◆ Exercise: When you reproduce these records, keep every word exactly and drop the images.

Camera geometry data:

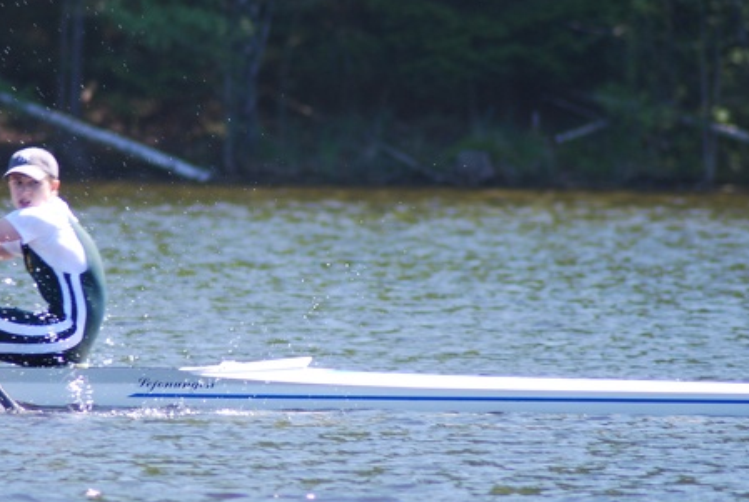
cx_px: 187
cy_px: 248
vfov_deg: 1.7
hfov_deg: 2.6
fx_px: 16526
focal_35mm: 793
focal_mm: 300
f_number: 5.6
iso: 200
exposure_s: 1/200
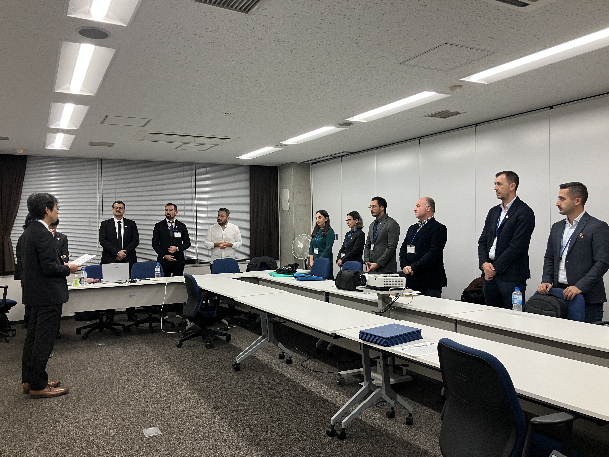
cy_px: 228
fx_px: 493
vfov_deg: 49.7
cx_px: 304
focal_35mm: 28
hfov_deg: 63.4
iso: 50
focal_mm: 3.99
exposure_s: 1/50
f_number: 1.8
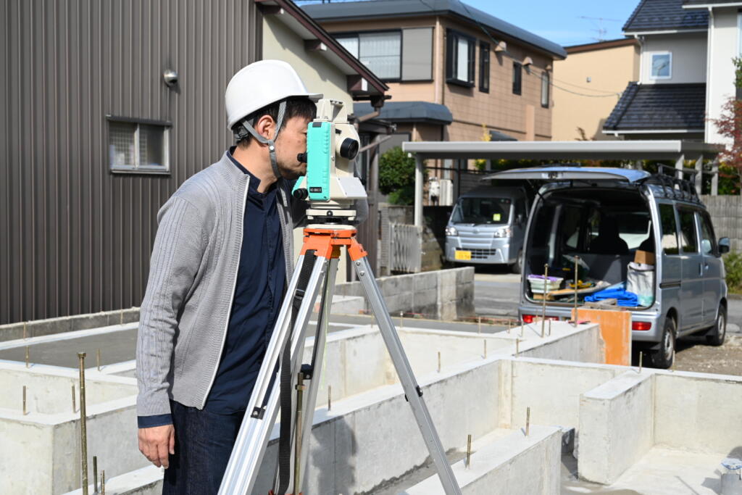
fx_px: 1051
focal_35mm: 51
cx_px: 371
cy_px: 248
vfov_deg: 26.5
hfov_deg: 38.9
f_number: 8
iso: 100
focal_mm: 51
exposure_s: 1/200
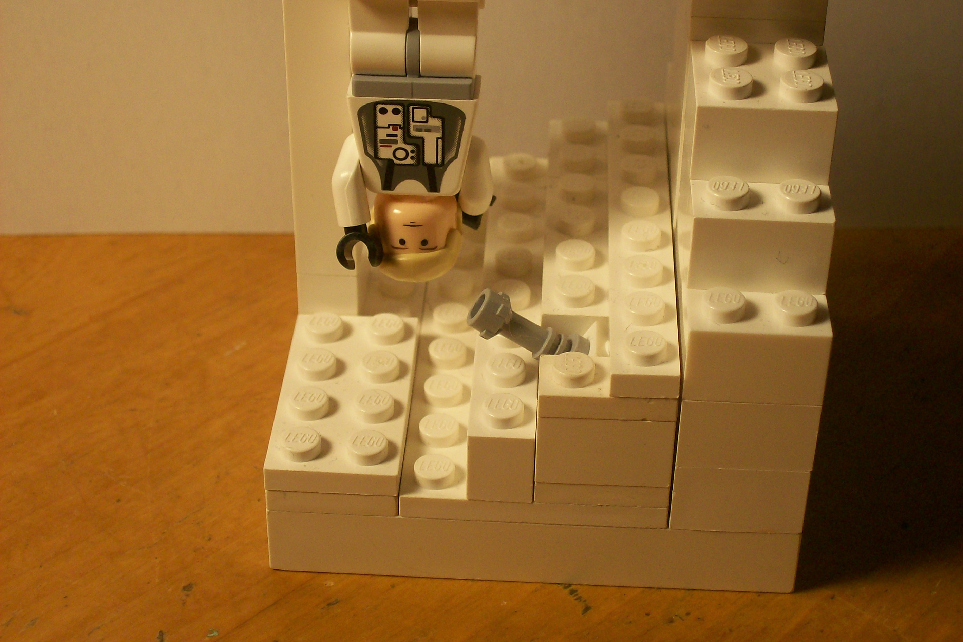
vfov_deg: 18.7
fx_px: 1953
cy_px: 312
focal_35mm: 73
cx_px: 483
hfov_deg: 27.7
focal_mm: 11.6
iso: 94
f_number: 3.8
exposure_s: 1/72.4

◆ Solution for this problem:
cx_px: 187
cy_px: 248
vfov_deg: 1.7
hfov_deg: 2.6
fx_px: 16526
focal_35mm: 793
focal_mm: 300
f_number: 5.6
iso: 200
exposure_s: 1/200
cy_px: 228
fx_px: 493
vfov_deg: 49.7
cx_px: 304
focal_35mm: 28
hfov_deg: 63.4
iso: 50
focal_mm: 3.99
exposure_s: 1/50
f_number: 1.8
fx_px: 1051
focal_35mm: 51
cx_px: 371
cy_px: 248
vfov_deg: 26.5
hfov_deg: 38.9
f_number: 8
iso: 100
focal_mm: 51
exposure_s: 1/200
vfov_deg: 18.7
fx_px: 1953
cy_px: 312
focal_35mm: 73
cx_px: 483
hfov_deg: 27.7
focal_mm: 11.6
iso: 94
f_number: 3.8
exposure_s: 1/72.4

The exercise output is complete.